Having put the economic crisis firmly behind it, Trumpf is confident that sales will grow by more than 20 per cent in its current fiscal year, which would return the company towards pre-crisis levels. As revealed by optics.org last week, the company is witnessing a strong rebound in orders, in particular for laser equipment. “Compared to the corresponding months from last year, we see double-digit increases – and we see no sign that this won’t continue in the coming months,” said Leibinger-Kammüller.
But there was no disguising the impact of the downturn on Trumpf’s business. Overall, sales fell 19 per cent from fiscal year 2008-2009 to €1.34 billion ($1.86 billion) in fiscal 2009-2010, while the previous year's pre-tax profit of €52.2 million swung to a pre-tax loss of €59.4 million.

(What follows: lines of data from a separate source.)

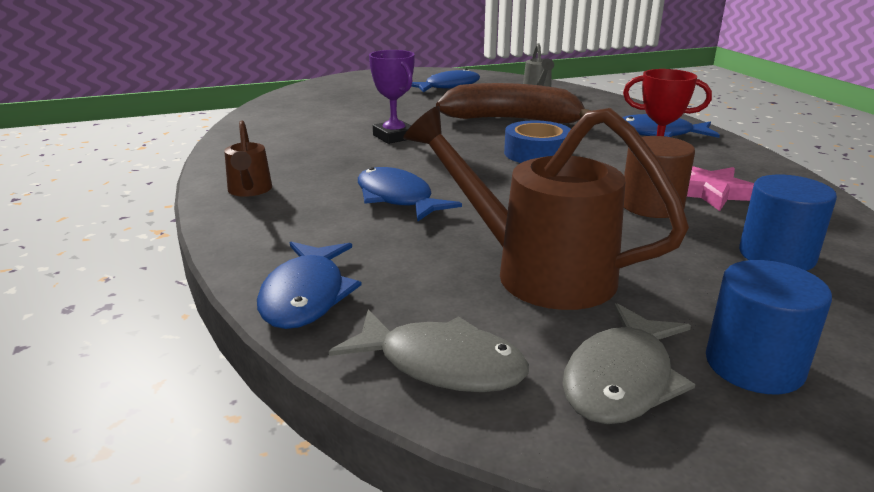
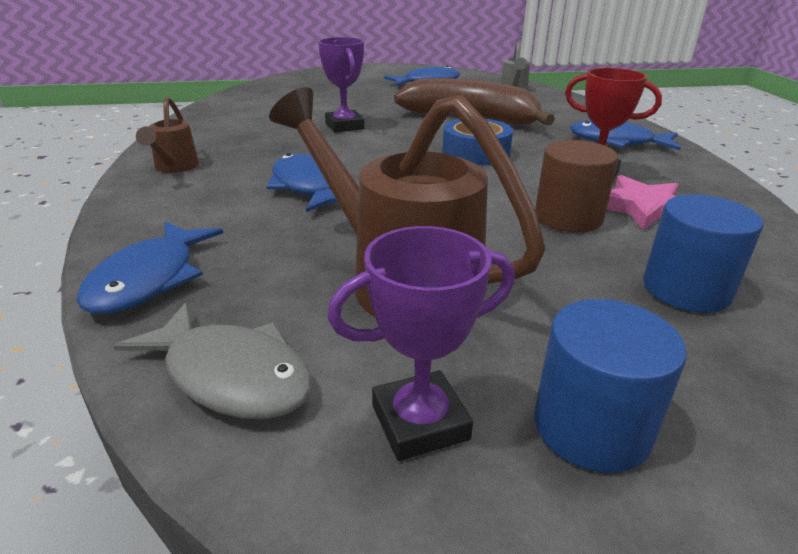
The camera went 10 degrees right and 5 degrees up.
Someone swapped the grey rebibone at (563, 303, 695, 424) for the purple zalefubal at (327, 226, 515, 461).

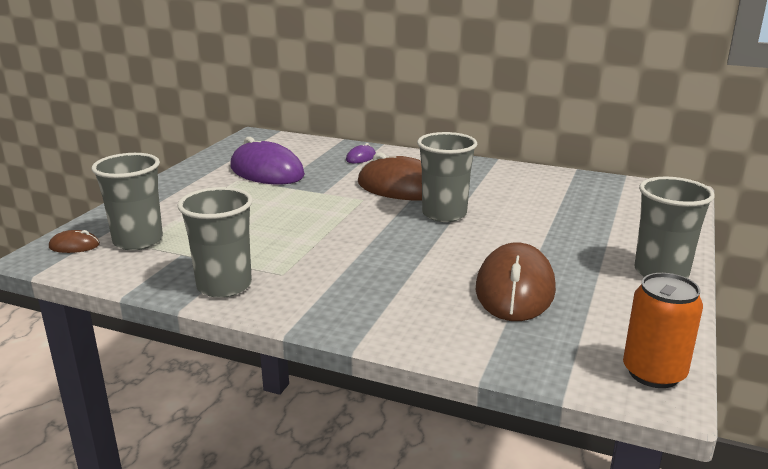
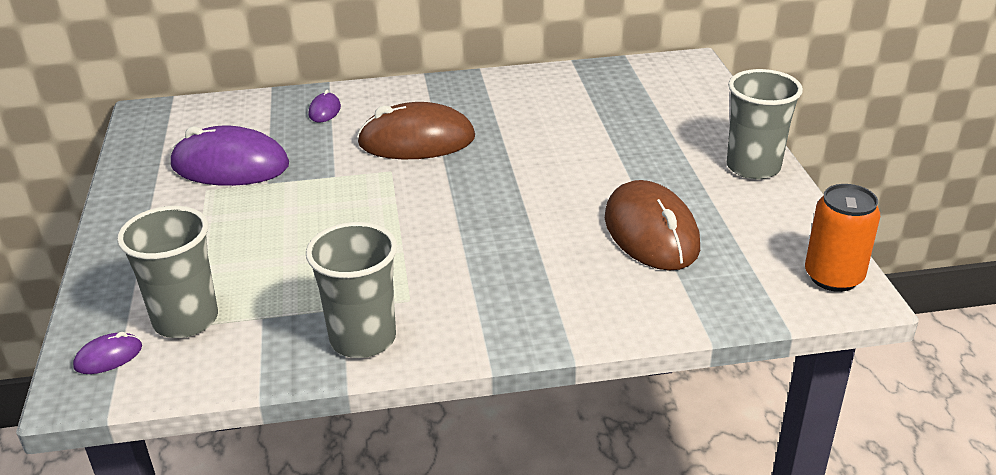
The camera went 30 degrees left and 10 degrees up.
Someone repainted the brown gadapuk at (49, 230, 100, 253), which became the purple gadapuk at (73, 332, 142, 374).
Someone took away the grey gepaza at (417, 132, 477, 222).

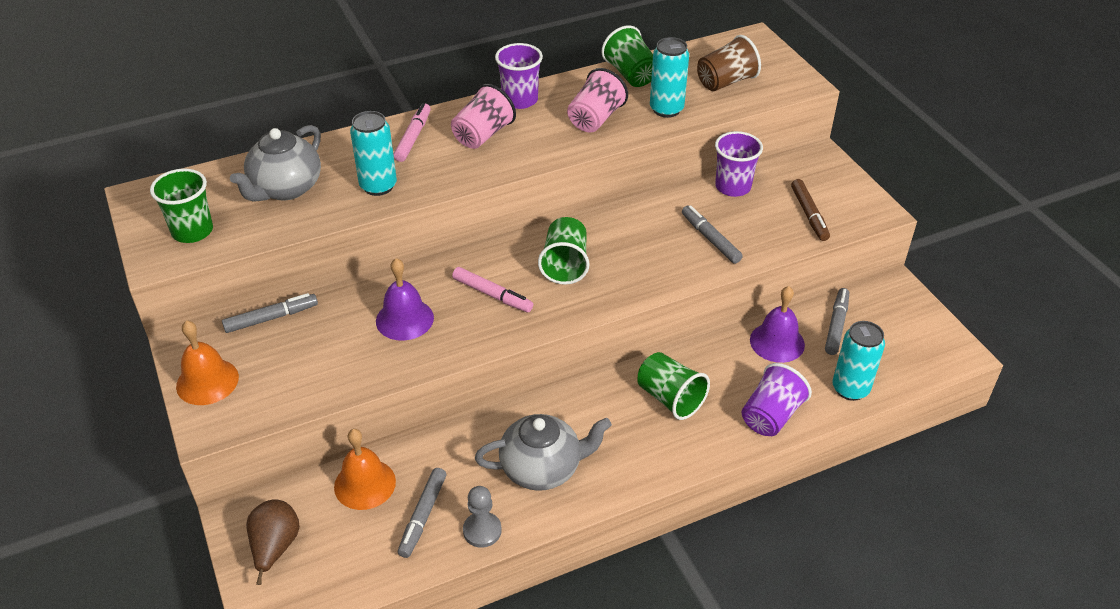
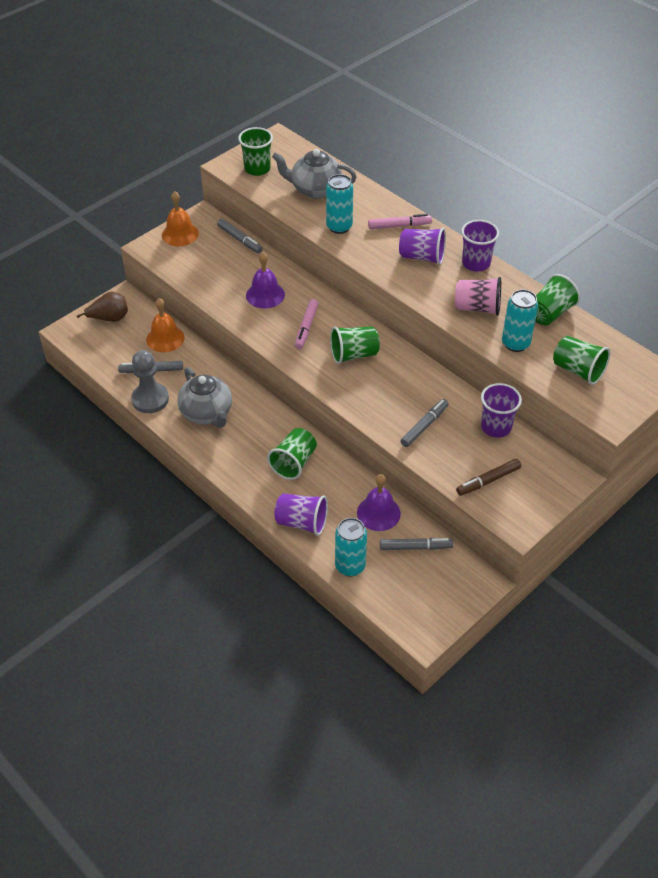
The camera went 70 degrees right and 5 degrees up.
Someone repainted the pink gepaza at (451, 84, 516, 149), which became the purple gepaza at (399, 228, 446, 265).
Someone scaled the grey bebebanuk at (463, 486, 502, 548) by 1.52.
Someone repainted the brown gepaza at (697, 35, 761, 91), which became the green gepaza at (553, 336, 610, 385).

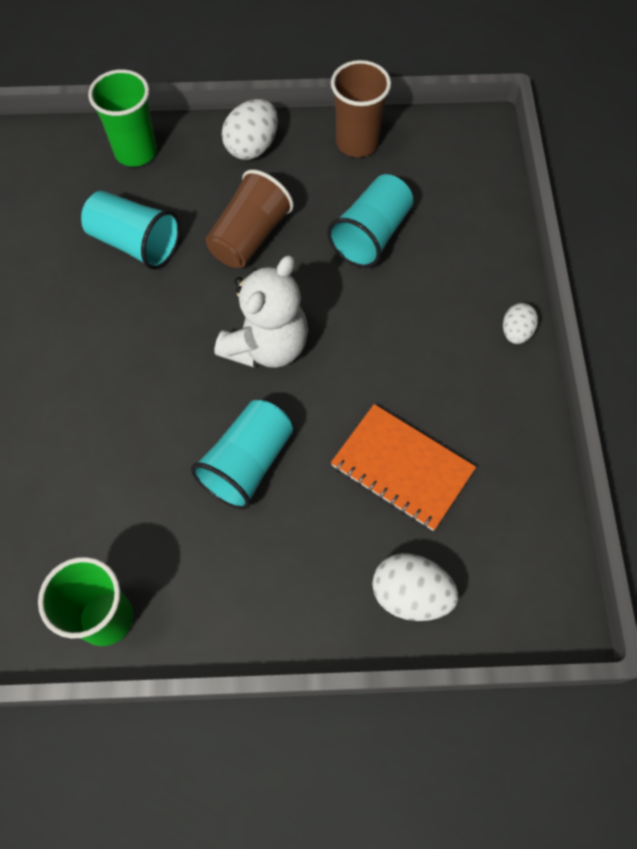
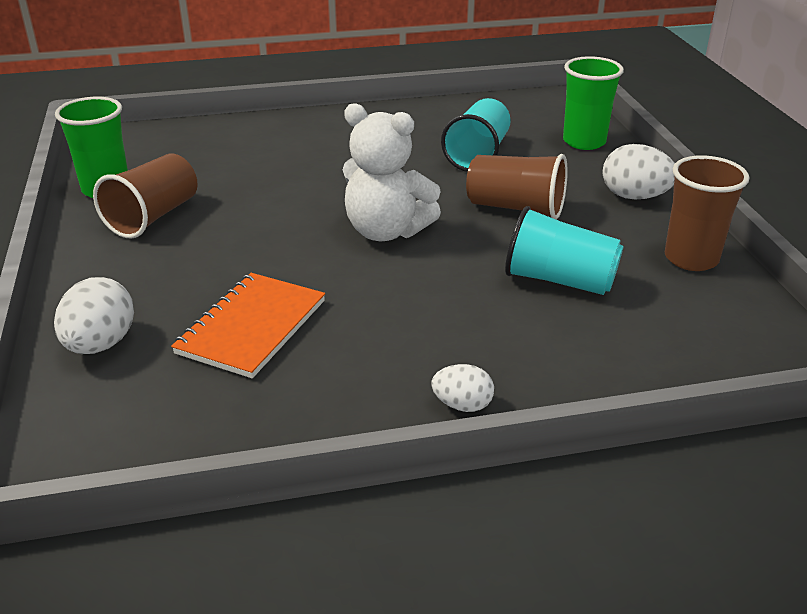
The camera went 80 degrees right and 30 degrees down.
Someone took away the turquoise gepaza at (191, 400, 293, 510).
Someone put down the brown gepaza at (93, 154, 198, 238).

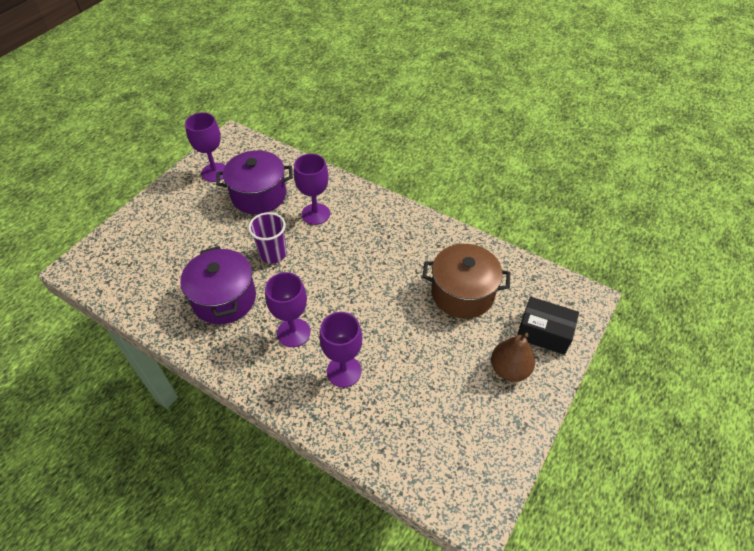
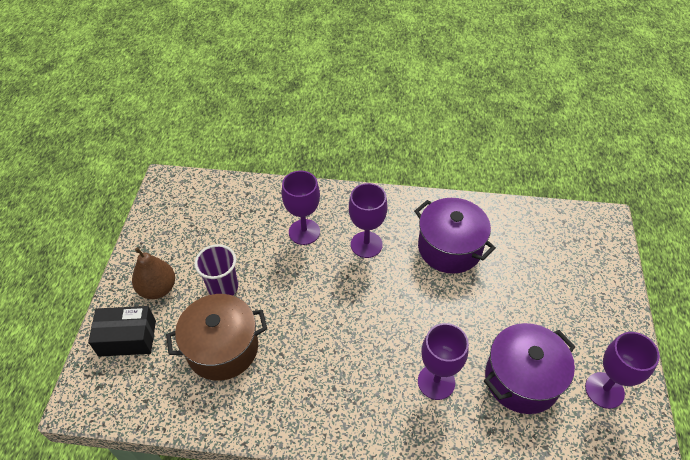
The camera went 155 degrees right and 0 degrees up.
Someone carried the purple gepaza from (248, 212, 287, 264) to (194, 244, 238, 296).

Not all of Trumpf’s products are based on lasers – the company also has machine tool and medical divisions – and laser revenues appear to have fared much better than other parts of the business. Laser technology sales fell 8 per cent year-on-year, from €421 million to €387.4 million. Meanwhile, sales of machine tools and power tools – which includes some laser cutting and welding systems – dropped more than 21 per cent to just over €1 billion.
The downturn itself was largely confined to just half of the company’s fiscal year – with the recovery beginning to take hold from early 2010 onwards. Trumpf’s response to the slump, writes Leibinger-Kammüller in the company’s newly published annual report, was to invest and innovate, rather than cut: “In spite of the crisis, we hired new engineers and offered our employees intensive training and continuing education opportunities,” she said. “We have continued to focus our efforts on research and development because we know that this is the only way to maintain and expand our technological and competitive advantage.”
Given that the world market for laser material processing systems crashed 41 per cent to €3.8 billion in 2009 (source: Trumpf), the company has emerged relatively unscathed. Of that total, €2.9 billion resulted from so-called “macro” applications – cutting, welding and marking – with the remainder attributable to “micro” applications, largely relating to electronics manufacturing.
Overall, Trumpf expects the laser materials processing system market to grow by 25 per cent in 2010, and reach close to €5 billion. That will be largely a result of a strong recovery in Asia, Trumpf says.
Part of the ongoing investment during the downturn saw completion of Trumpf’s new laser technology and application center in Ditzingen, Germany, as well as a comprehensive management restructure within the laser division. In addition to that, the company says that it was crucial to maintain substantial investment in laser-related research and development throughout the economic crisis, because of the ongoing advances in laser technologies.
“Companies are investing in new lasers and laser systems to gain the upper hand over their competitors,” claims Trumpf. “For example, solid-state lasers are being increasingly used in cutting machines, or ultrashort-pulsed lasers for processing new materials. The laser is gaining momentum due to megatrends like photovoltaics, electro-mobility and mass production of lightweight construction [materials].”
One of Trumpf’s new products combines technology new and old in a combination machine. In the TruMatic 3000 Fiber, a fiber-directed solid-state disk laser connects a punching and cutting machine to a TruLaser Robot 5020, thus also allowing laser welding.
Demand for disk lasers is said by Trumpf to be a particularly strong at the moment, while manufacturers in the semiconductor and solar industries are showing great interest in the company’s ultrashort-pulsed TruMicro lasers.